Understanding Lock Contention in Altibase
Altibase Locking Mechanism Overview
Altibase uses row-level locks by default. However, under certain thresholds or transactional conflicts, it may escalate to table-level or even transaction-level locks. This design ensures data consistency but can severely throttle performance when mismanaged.
Common Symptoms of Lock Contention
- Session blocking or hanging transactions
- Sudden spikes in response times under concurrent load
- Deadlock detection logs in
altibase_trc.log
- Unresponsive stored procedures or batch jobs
Architectural Impact of Lock Escalation
Memory-Optimized vs Disk-Optimized Tables
Memory tables (MTables) are designed for low-latency reads/writes. However, lock contention impacts both MTables and DTables equally if concurrent updates hit the same rows or indexes. Hybrid deployments may obscure the root cause without clear data placement policies.
Connection Pooling and Application Behavior
Poorly managed connection pools—especially those that keep idle transactions open—can amplify contention and hold unnecessary locks, leading to queue build-up and eventual cascading failures.
Diagnostics and Monitoring
1. Detect Active Locks
SELECT * FROM V$LOCK_SESSION_INFO;
Shows active locks held by session, including table names, lock modes, and durations.
2. Identify Blocking Sessions
SELECT * FROM V$BLOCKING_SESSIONS;
Helps trace session IDs responsible for blocking others—useful for real-time triage.
3. Monitor Transaction History
SELECT * FROM V$TRANSACTION_HISTORY WHERE STATUS = 'IN_PROGRESS';
Allows review of long-running transactions and their associated locks.
4. Log Analysis
Parse $ALTIBASE_HOME/trc/altibase_trc.log
for deadlock signatures or timeouts:
grep -i deadlock altibase_trc.log
Step-by-Step Troubleshooting
1. Kill Blocking Sessions
ALTER SYSTEM KILL SESSION '{SID},{SERIAL}';
Used sparingly to clear hung sessions during outages.
2. Increase LOCK_TIMEOUT
ALTER SYSTEM SET LOCK_TIMEOUT = 300;
Useful in dev/staging environments to identify code paths causing delays.
3. Restructure Transactions
Ensure transactions are as short-lived as possible.
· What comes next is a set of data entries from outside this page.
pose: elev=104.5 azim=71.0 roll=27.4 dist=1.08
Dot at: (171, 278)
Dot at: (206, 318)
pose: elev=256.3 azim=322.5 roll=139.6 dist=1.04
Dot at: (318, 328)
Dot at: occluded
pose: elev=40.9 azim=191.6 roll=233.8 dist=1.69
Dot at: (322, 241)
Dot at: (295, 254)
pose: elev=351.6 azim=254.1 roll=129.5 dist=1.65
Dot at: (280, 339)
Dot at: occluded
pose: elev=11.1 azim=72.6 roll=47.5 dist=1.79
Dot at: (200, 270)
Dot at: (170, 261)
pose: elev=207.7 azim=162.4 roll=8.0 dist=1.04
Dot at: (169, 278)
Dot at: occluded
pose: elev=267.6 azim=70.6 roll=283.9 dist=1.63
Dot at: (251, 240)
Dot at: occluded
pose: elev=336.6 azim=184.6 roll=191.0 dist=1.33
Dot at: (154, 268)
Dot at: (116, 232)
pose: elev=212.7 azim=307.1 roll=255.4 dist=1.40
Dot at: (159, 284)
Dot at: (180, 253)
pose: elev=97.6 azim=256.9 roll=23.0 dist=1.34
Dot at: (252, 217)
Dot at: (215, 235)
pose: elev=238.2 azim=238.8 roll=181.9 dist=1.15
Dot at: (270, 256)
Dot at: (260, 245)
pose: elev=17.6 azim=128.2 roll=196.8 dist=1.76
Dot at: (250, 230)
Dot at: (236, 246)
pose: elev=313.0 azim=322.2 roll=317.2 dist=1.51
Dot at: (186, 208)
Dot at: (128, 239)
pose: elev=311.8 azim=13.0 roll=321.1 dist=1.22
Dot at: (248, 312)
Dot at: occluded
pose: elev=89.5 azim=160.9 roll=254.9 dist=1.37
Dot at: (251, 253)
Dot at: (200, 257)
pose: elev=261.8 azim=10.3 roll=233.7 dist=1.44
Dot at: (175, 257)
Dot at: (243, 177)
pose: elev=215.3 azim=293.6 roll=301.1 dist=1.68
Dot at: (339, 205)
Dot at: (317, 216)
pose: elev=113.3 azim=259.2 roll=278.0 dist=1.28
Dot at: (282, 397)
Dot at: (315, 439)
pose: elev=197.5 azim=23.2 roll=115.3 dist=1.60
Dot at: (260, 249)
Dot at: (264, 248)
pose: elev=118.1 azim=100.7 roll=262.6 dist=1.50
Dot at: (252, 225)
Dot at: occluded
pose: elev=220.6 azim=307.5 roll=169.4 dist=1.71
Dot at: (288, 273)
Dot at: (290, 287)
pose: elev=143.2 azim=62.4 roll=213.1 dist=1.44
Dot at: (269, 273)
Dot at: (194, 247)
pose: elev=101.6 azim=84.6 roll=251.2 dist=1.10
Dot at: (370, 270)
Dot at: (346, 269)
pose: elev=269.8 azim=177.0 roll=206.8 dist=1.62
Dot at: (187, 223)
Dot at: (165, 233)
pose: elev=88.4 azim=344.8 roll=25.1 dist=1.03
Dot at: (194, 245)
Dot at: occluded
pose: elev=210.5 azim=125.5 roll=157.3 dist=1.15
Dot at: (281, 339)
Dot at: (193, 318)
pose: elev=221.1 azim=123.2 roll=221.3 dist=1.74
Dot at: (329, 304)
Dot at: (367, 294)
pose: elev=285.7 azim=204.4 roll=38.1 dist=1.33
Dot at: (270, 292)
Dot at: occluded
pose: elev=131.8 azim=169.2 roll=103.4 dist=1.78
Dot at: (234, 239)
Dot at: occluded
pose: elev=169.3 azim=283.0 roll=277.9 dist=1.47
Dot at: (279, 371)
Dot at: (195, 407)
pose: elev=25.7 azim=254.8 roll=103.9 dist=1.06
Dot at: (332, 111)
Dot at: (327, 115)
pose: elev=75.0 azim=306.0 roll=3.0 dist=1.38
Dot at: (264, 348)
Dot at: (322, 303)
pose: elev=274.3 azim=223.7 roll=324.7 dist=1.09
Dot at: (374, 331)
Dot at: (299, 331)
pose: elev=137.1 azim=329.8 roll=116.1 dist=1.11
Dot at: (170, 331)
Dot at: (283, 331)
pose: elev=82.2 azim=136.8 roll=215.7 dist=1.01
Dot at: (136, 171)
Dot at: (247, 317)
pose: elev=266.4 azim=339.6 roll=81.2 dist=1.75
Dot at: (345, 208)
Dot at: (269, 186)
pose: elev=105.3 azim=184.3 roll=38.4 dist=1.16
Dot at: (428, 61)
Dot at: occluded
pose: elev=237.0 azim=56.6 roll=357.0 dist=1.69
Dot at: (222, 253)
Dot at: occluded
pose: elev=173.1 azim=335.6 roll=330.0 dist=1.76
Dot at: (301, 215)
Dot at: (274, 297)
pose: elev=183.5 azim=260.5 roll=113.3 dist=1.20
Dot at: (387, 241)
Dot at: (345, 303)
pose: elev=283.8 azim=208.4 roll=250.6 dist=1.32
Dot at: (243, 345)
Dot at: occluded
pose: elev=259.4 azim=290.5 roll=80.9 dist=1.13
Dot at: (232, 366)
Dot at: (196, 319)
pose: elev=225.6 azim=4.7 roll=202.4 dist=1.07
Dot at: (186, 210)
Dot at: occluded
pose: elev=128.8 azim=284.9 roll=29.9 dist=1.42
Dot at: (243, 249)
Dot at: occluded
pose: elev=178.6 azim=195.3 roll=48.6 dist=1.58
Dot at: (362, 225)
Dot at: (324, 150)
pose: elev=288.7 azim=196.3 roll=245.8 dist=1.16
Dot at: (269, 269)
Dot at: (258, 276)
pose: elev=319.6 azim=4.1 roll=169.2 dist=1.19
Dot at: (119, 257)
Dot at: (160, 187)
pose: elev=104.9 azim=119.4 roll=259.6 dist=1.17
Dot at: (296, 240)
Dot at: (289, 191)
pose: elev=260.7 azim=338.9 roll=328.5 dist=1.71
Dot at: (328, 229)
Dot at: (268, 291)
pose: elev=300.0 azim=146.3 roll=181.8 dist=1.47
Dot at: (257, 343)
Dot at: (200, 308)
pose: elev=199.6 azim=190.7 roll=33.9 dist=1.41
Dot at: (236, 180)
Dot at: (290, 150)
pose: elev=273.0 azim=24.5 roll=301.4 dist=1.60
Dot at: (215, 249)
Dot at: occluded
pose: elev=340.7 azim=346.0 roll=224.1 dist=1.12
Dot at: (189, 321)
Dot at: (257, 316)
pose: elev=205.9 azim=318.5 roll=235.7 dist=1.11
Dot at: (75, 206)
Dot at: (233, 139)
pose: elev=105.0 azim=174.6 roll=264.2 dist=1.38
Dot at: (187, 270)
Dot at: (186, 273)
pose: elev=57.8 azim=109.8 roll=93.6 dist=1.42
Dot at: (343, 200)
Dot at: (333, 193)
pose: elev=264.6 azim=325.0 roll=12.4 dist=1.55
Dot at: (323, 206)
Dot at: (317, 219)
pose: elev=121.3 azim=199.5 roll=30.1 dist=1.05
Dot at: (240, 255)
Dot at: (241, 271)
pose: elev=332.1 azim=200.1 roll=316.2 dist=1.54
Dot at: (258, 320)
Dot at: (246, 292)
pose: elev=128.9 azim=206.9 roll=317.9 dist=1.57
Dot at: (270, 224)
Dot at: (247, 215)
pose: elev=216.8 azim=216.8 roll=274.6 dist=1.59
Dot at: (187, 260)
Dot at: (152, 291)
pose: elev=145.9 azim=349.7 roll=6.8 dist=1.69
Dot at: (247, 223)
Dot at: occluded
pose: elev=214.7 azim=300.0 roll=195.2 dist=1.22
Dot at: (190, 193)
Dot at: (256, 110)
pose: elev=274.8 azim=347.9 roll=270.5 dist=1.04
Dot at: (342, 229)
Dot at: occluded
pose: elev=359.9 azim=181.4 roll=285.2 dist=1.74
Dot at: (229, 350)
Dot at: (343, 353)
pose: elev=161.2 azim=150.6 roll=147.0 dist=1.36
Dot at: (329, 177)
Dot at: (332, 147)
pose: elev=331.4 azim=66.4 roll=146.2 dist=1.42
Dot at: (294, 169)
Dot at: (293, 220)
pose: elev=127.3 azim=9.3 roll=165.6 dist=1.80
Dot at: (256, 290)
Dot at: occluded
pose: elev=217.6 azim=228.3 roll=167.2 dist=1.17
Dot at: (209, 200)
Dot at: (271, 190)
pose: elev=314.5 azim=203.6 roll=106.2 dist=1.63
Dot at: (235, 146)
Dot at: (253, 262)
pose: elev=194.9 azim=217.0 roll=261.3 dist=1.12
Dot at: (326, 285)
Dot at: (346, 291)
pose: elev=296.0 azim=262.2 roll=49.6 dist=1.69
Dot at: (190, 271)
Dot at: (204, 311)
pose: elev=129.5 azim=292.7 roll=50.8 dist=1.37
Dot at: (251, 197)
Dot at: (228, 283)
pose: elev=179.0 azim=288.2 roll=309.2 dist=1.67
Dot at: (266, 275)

Commit often and avoid user input mid-transaction.
4. Apply Index Hints
Improve concurrency by reducing row scans that acquire wide-range locks. Use query hints or restructure indexes.
5. Schedule VACUUM Operations
On DTables, schedule vacuum processes to prevent bloat and reduce table-level locking:
CALL SYS.VACUUM('my_table');
Best Practices to Prevent Lock Issues
- Use connection pools with idle-timeout policies
- Prefer row-level operations and avoid full table updates
- Review query plans for long-running updates
- Design retry mechanisms for transient lock failures
- Limit parallel batch processing on the same data slice
Conclusion
Session contention and lock escalation in Altibase can turn a high-throughput system into a bottlenecked environment within seconds. These issues often stem from poorly tuned transactions, inadequate indexing, or runaway sessions. With proactive monitoring via Altibase's system views, disciplined transaction management, and architectural awareness of hybrid table behavior, enterprises can maintain the stability and predictability of mission-critical workloads on Altibase.
FAQs
1. Can Altibase automatically resolve deadlocks?
Yes, Altibase includes a deadlock detection mechanism that terminates one of the conflicting sessions. However, it's reactive, not preventive.
2. What's the default lock timeout in Altibase?
It is typically set to 60 seconds. You can adjust it using ALTER SYSTEM SET LOCK_TIMEOUT
.
3. Are MTables more prone to lock issues?
No, MTables and DTables use similar lock mechanisms. However, MTables often encounter concurrency issues faster due to their high-speed nature.
4. How to trace the SQL causing lock contention?
Use V$LOCK_SESSION_INFO
joined with V$SESSION_SQL
to identify problematic queries.
5. Does increasing LOCK_TIMEOUT solve all contention issues?
No. It only delays the failure. Real fixes involve query optimization, transaction design, and session hygiene.